Left alone with the old lady, while the servant bustled in and out, laying the cloth, and setting the table, Hugh commenced an interesting conversation. She asked him a multitude of questions covering all sorts of subjects, even to that of athletic sports.
“You see, the Deacon is fond of boys to an extent that it has become his one hobby,” she explained, in order to let Hugh know why she felt an interest in such matters. “He spends all his spare time doing things to make growing lads happier, and more contented in their homes. People will never know one-tenth of what he’s done to save boys who were going the pace. His latest protege in that line you happen to know, a hulking fellow named Nick Lang, who, I understand, has been the terror of Scranton for years. I’ve met him, and must say I have my doubts whether he can ever be tamed, and molded into a respectable member of society; but Joel seems to believe no boy is so bad but what he has a soft streak in him somewhere, if only you can find it.”

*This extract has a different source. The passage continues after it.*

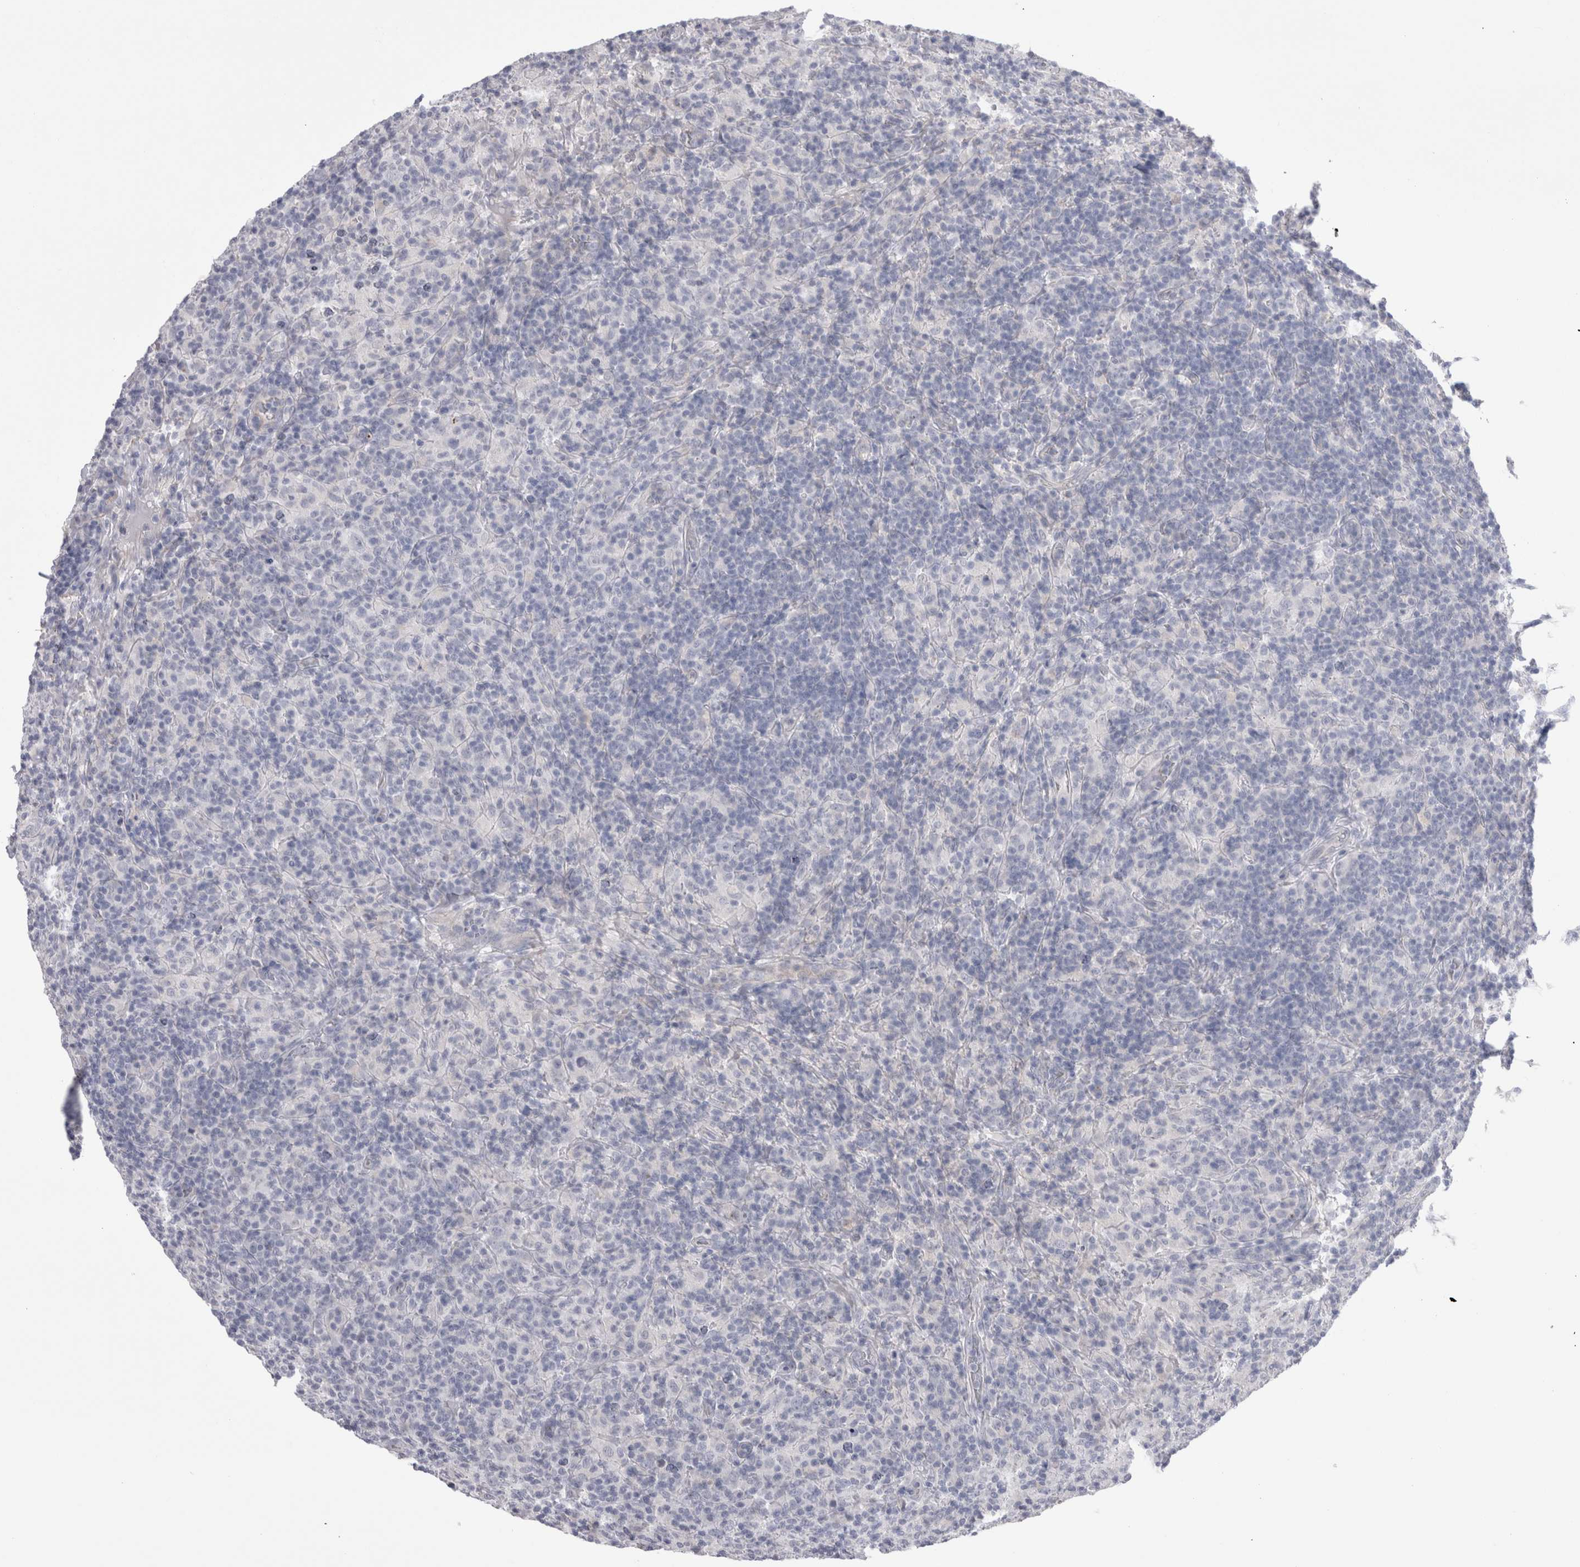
{"staining": {"intensity": "negative", "quantity": "none", "location": "none"}, "tissue": "lymphoma", "cell_type": "Tumor cells", "image_type": "cancer", "snomed": [{"axis": "morphology", "description": "Hodgkin's disease, NOS"}, {"axis": "topography", "description": "Lymph node"}], "caption": "This is an immunohistochemistry image of human lymphoma. There is no expression in tumor cells.", "gene": "EPDR1", "patient": {"sex": "male", "age": 70}}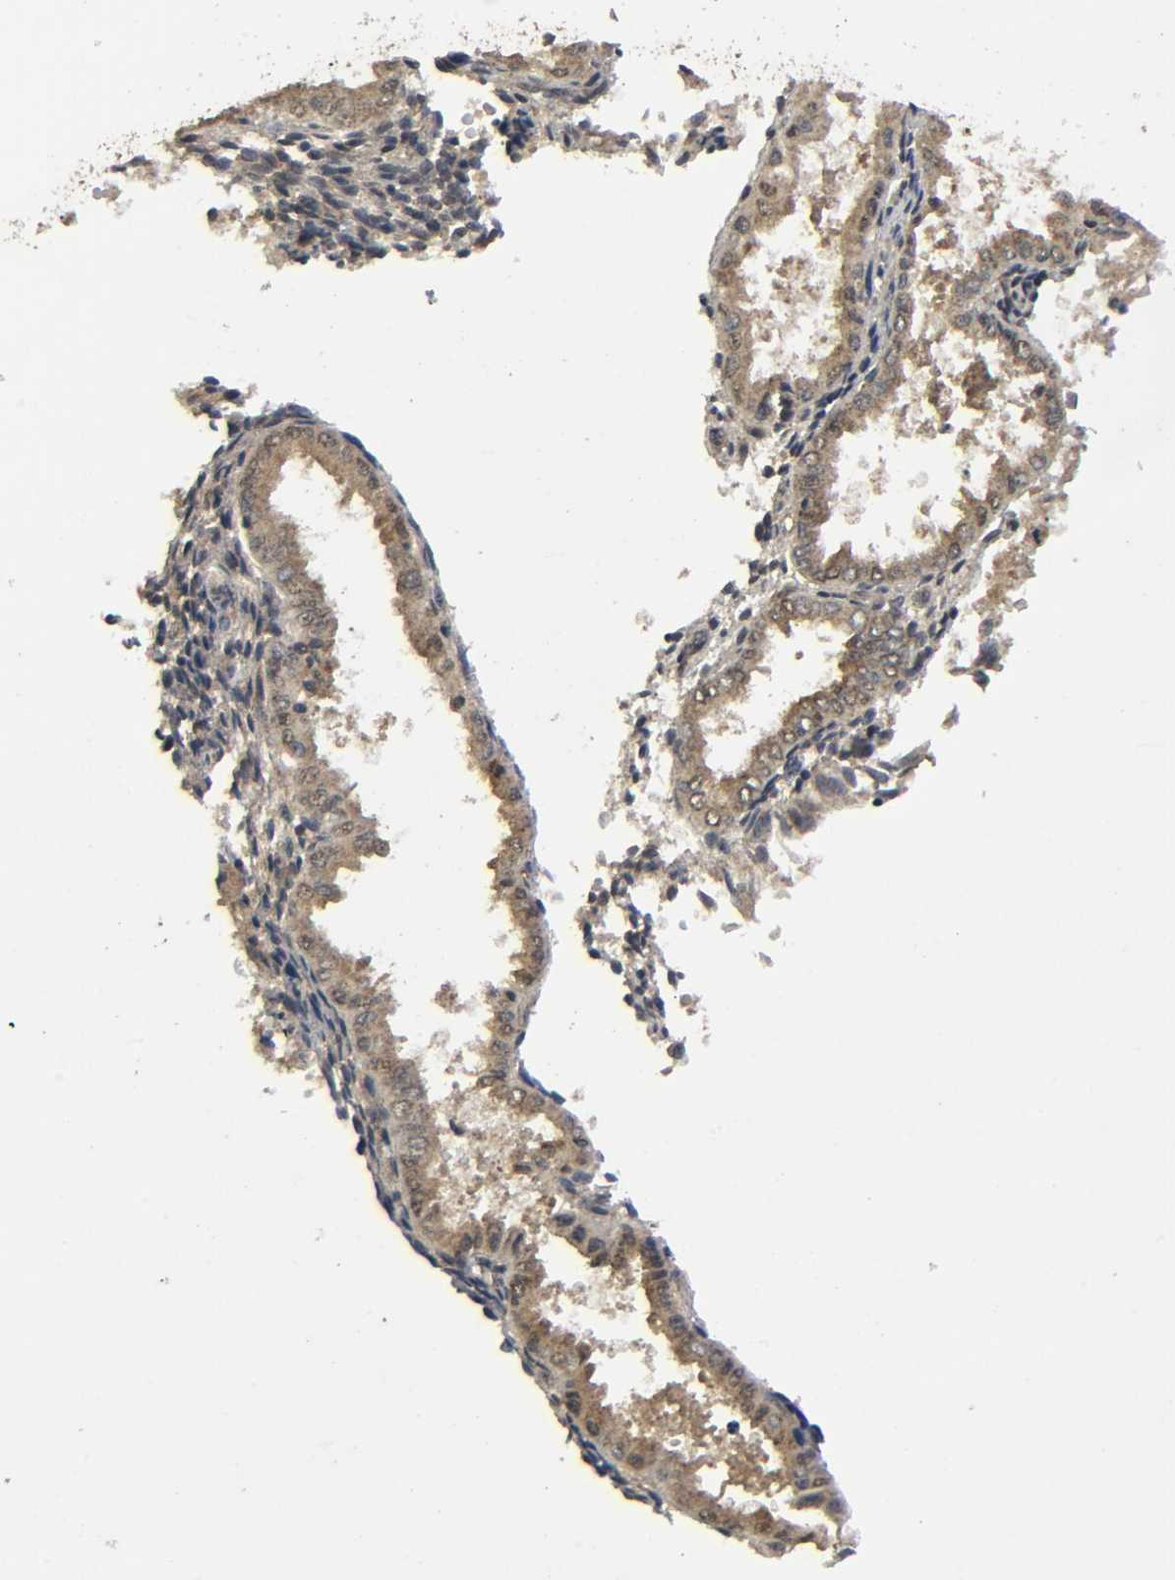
{"staining": {"intensity": "moderate", "quantity": ">75%", "location": "cytoplasmic/membranous"}, "tissue": "endometrium", "cell_type": "Cells in endometrial stroma", "image_type": "normal", "snomed": [{"axis": "morphology", "description": "Normal tissue, NOS"}, {"axis": "topography", "description": "Endometrium"}], "caption": "Protein staining shows moderate cytoplasmic/membranous positivity in about >75% of cells in endometrial stroma in unremarkable endometrium.", "gene": "DDX6", "patient": {"sex": "female", "age": 33}}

“Well, since he hasn’t told you about the inspiration that came to me,” Hugh felt constrained to say, though averse to speaking of his own successes, “I want to say that right now Nick Lang is on the road to making good.”
“Please tell me all about it then, Hugh?” she urged him.
Accordingly, Hugh started to relate the story from the very beginning; and he had a deeply interested auditor; for Mrs. Winslow sat there in her wheel-chair, with little Joey cuddled in her arms, and one of his soft, chubby hands patting her face.
AT THE DEACON’S FIRESIDE
“Hugh, I do believe you will succeed in your undertaking, and that Nick Lang is already firmly planted on the right path!” exclaimed the old lady, with considerable warmth, when the story had been brought up to date, bringing in an account of Hugh’s most recent talk with the former terror of the town.
“It looks encouraging, anyhow,” he merely replied; though, of course; he felt a flush of boyish pride at the warm look she gave him when saying what she did.